In regression, I thought if you added a predictor unrelated to the criterion, R2 would stay the same. However R2 increases non-trivially in the example below, even though the correlation between response and predictor3 is virtually 0. What's going on?
More generally, can someone tell me what happens to R2 and betas under these conditions:
Add predictor unrelated to y or any other predictors (assume that R2 and betas remain unchanged?)

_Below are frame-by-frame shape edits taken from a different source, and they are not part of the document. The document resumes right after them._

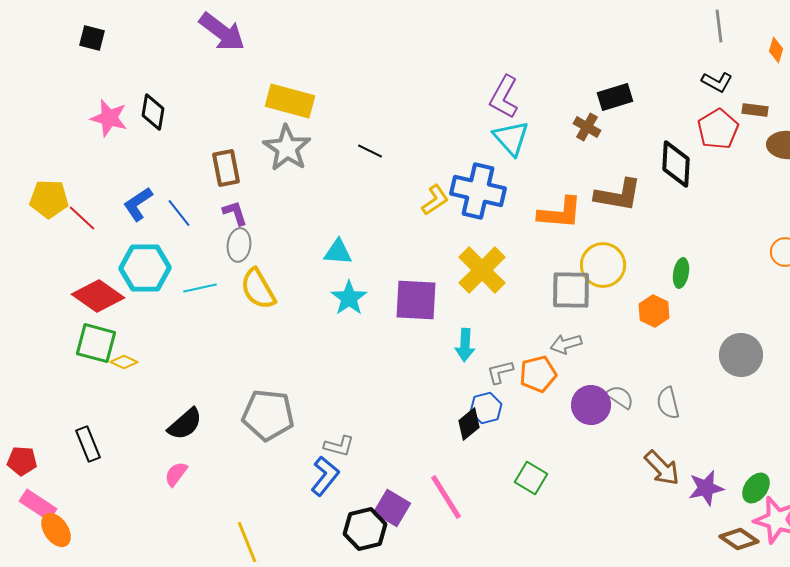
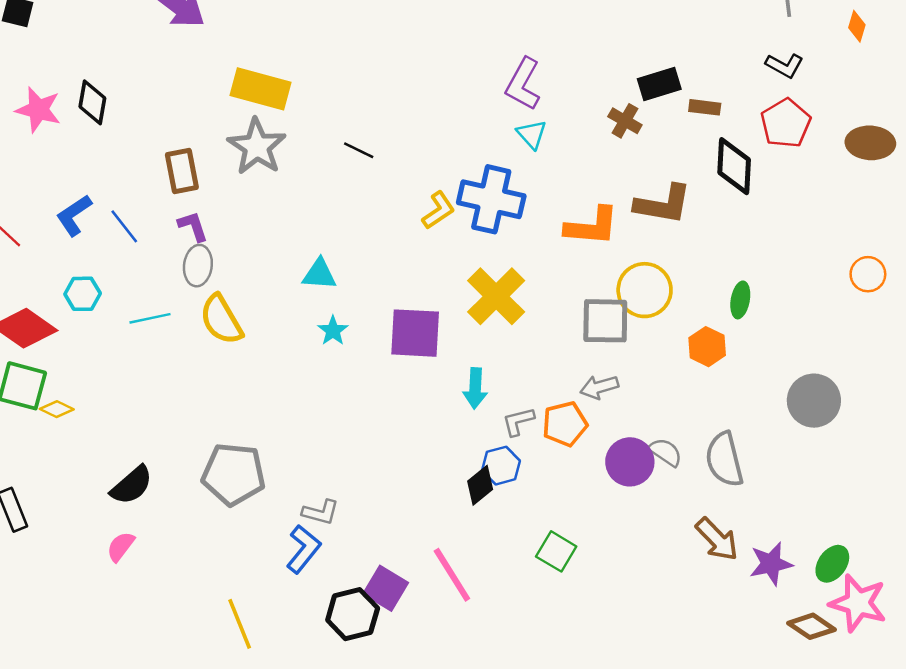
brown rectangle: (755, 110) -> (705, 107), moved
cyan triangle: (511, 138) -> (532, 134), size x0.7
cyan hexagon: (145, 268) -> (83, 294), size x0.6
cyan star: (349, 298) -> (333, 331), size x0.7
gray semicircle: (668, 403) -> (724, 459), size x1.4
yellow line: (247, 542) -> (240, 624), moved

Add predictor unrelated to y but related to other predictors (apparently R2 goes up and the predictors remain unchanged?)
R code:
R = matrix(cbind(1,.80,.2,0,
.80,1,.7,.3,
.2,.7,1, .3,
0,.3,.3,1),nrow=4)
U = t(chol(R))
nvars = dim(U)[1]
numobs = 100000
set.seed(1)
random.normal = matrix(rnorm(nvars*numobs,0,1), nrow=nvars, ncol=numobs);
X = U %*% random.normal
newX = t(X)
raw = as.data.frame(newX)
names(raw) = c("response","predictor1","predictor2","predictor3")
cor(raw)
lm1<-lm(response ~ predictor1 + predictor2, data=raw)
lm2<-lm(response ~ predictor1 + predictor2 + predictor3, data=raw)
summary(lm1)
summary(lm2)